▶ **Task**: The span to repeat in the listing below runs from the line containing "cells reveal low" to the line containing "micrograph of breast", inclusive. Repeat it exactly, and only it.

-- Opening Marker --

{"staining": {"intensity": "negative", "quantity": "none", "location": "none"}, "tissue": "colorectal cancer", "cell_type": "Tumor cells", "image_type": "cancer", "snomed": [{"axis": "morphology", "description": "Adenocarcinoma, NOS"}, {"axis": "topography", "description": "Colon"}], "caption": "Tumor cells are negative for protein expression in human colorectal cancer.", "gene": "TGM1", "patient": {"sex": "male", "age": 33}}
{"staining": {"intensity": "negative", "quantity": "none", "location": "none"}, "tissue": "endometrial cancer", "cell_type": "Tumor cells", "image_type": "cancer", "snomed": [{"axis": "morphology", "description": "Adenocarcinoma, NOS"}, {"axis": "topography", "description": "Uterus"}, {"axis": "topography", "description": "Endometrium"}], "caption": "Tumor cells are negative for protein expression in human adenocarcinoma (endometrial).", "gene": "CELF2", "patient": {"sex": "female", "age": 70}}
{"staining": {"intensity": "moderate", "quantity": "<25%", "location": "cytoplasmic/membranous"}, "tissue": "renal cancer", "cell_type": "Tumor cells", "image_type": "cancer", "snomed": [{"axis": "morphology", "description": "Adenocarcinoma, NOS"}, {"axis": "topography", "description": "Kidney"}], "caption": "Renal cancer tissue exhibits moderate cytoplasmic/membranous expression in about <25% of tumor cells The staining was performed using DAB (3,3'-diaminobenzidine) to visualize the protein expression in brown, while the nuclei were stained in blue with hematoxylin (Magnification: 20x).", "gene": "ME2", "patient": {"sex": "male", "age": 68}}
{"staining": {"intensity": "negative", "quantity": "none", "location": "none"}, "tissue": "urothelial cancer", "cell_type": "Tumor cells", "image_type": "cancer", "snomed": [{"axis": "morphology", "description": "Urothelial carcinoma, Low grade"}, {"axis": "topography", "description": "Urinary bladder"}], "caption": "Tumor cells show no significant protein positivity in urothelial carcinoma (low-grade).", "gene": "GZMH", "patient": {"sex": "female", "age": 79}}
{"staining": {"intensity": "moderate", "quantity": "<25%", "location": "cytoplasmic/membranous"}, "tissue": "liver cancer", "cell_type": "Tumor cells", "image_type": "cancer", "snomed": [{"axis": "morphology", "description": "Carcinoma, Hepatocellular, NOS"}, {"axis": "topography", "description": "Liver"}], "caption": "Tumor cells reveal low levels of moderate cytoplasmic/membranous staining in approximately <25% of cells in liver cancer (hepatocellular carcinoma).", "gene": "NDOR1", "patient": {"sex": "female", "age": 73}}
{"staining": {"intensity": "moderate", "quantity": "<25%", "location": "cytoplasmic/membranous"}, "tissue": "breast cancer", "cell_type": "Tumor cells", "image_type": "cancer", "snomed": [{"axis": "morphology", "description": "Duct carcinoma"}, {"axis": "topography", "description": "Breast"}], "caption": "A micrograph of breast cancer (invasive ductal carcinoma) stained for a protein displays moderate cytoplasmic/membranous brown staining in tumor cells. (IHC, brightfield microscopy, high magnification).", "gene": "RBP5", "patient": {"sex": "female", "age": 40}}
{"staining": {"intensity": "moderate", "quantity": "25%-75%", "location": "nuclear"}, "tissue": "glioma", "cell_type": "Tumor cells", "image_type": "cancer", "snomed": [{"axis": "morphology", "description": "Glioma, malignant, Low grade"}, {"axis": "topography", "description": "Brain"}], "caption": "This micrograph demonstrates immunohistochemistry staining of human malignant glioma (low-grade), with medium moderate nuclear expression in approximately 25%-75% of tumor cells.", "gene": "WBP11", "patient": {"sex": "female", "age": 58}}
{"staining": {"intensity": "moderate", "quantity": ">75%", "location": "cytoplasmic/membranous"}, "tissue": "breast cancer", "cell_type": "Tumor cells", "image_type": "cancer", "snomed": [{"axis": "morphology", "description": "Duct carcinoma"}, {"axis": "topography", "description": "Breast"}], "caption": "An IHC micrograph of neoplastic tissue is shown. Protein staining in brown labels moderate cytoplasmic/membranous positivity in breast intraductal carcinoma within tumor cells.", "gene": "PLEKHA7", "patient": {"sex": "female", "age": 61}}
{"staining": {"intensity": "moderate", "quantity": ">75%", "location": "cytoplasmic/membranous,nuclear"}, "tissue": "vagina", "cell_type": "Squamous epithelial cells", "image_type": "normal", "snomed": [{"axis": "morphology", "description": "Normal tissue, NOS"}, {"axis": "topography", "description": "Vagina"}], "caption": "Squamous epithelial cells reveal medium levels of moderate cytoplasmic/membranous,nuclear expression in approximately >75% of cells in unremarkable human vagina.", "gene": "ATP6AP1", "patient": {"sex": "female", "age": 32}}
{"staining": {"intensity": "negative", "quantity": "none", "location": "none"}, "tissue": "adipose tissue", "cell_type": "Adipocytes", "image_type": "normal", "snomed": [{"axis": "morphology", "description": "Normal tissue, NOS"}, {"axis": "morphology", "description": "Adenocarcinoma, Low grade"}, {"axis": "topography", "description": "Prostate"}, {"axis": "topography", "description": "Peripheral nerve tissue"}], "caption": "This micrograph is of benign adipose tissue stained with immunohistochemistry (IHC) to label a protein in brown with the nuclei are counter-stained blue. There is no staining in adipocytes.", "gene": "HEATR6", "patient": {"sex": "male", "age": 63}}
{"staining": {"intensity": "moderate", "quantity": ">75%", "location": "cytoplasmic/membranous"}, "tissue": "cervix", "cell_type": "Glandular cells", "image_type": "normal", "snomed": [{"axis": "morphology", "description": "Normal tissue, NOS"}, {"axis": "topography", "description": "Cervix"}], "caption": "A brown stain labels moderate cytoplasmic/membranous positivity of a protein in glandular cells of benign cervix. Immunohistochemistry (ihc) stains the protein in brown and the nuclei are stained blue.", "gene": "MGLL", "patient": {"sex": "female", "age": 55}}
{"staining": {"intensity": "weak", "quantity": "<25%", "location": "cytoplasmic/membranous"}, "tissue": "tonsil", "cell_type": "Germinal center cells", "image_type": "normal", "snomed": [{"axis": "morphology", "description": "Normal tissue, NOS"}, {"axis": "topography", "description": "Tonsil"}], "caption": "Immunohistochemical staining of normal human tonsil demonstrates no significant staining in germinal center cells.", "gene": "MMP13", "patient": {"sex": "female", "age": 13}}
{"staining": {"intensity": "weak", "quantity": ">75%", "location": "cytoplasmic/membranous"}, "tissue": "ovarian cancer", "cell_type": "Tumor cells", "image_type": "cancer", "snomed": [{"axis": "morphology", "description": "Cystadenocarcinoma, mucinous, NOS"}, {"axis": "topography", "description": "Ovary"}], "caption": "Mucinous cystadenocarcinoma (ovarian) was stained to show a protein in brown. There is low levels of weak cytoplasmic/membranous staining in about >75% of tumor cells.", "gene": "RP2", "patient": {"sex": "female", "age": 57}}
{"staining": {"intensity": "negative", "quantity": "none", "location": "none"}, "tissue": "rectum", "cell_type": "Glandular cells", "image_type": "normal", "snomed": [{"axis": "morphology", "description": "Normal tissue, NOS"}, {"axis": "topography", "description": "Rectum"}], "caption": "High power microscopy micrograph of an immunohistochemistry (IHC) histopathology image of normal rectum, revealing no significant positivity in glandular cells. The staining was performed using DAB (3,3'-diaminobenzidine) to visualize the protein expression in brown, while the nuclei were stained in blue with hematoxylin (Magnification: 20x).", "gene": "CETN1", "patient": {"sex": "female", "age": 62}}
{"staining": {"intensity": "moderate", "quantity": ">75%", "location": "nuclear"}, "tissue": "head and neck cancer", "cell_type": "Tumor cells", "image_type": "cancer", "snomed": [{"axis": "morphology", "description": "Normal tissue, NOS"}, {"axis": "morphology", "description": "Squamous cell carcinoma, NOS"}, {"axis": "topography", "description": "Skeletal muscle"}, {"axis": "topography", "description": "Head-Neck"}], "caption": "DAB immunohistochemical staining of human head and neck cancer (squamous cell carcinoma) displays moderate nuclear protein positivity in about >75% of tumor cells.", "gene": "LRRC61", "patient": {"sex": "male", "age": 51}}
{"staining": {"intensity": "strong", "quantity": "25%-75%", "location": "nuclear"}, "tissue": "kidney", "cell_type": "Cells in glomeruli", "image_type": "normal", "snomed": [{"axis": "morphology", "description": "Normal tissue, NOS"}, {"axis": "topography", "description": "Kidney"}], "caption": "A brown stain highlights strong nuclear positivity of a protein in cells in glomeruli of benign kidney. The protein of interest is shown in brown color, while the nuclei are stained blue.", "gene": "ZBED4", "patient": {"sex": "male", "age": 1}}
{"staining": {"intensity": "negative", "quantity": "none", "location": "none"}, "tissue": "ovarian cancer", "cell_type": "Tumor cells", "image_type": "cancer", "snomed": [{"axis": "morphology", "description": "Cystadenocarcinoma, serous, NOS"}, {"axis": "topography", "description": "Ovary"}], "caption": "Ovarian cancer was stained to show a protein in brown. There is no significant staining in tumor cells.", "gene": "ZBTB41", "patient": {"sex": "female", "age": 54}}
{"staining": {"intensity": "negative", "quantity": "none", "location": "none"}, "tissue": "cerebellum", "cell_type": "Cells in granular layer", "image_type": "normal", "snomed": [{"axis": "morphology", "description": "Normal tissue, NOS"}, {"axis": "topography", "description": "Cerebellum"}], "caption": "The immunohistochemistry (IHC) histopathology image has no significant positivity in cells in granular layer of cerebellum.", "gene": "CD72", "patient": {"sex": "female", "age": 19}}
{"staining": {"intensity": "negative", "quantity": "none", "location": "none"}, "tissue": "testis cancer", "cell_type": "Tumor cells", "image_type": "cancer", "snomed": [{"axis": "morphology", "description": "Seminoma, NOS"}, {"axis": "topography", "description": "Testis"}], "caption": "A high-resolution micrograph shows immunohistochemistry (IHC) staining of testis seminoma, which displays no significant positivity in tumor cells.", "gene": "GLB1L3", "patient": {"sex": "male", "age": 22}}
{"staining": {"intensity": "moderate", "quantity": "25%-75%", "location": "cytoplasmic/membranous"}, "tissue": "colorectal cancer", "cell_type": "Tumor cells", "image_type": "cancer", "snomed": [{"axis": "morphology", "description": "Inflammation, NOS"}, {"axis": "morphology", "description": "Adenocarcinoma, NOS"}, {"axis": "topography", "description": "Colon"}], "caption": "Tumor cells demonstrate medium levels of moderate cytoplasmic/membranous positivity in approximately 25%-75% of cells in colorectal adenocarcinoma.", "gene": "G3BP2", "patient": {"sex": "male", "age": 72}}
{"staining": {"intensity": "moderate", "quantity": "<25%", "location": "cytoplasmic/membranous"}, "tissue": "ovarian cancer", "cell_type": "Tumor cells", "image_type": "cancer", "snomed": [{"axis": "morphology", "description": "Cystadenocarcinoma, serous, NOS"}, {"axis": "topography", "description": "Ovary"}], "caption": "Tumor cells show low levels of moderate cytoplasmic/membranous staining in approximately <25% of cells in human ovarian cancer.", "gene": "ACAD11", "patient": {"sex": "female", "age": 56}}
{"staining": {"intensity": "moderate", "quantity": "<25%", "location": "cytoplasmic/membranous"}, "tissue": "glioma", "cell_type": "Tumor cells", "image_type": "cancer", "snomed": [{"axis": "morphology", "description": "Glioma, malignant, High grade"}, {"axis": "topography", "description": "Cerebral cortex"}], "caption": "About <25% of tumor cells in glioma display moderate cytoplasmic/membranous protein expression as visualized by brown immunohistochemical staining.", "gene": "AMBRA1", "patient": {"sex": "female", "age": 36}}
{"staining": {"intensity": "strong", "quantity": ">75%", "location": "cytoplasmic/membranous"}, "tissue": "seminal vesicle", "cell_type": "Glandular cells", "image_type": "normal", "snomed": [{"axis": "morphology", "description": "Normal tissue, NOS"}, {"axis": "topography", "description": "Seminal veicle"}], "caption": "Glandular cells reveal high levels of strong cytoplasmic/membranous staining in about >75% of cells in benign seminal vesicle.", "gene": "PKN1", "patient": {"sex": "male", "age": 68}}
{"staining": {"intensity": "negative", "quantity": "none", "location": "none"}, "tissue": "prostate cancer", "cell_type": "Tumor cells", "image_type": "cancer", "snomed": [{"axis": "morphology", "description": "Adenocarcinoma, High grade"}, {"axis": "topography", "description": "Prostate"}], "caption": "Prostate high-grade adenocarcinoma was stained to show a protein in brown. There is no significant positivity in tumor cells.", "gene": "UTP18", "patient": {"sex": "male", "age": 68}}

-- Closing Marker --

▶ **Solved problem**:
{"staining": {"intensity": "moderate", "quantity": "<25%", "location": "cytoplasmic/membranous"}, "tissue": "liver cancer", "cell_type": "Tumor cells", "image_type": "cancer", "snomed": [{"axis": "morphology", "description": "Carcinoma, Hepatocellular, NOS"}, {"axis": "topography", "description": "Liver"}], "caption": "Tumor cells reveal low levels of moderate cytoplasmic/membranous staining in approximately <25% of cells in liver cancer (hepatocellular carcinoma).", "gene": "NDOR1", "patient": {"sex": "female", "age": 73}}
{"staining": {"intensity": "moderate", "quantity": "<25%", "location": "cytoplasmic/membranous"}, "tissue": "breast cancer", "cell_type": "Tumor cells", "image_type": "cancer", "snomed": [{"axis": "morphology", "description": "Duct carcinoma"}, {"axis": "topography", "description": "Breast"}], "caption": "A micrograph of breast cancer (invasive ductal carcinoma) stained for a protein displays moderate cytoplasmic/membranous brown staining in tumor cells. (IHC, brightfield microscopy, high magnification).", "gene": "RBP5", "patient": {"sex": "female", "age": 40}}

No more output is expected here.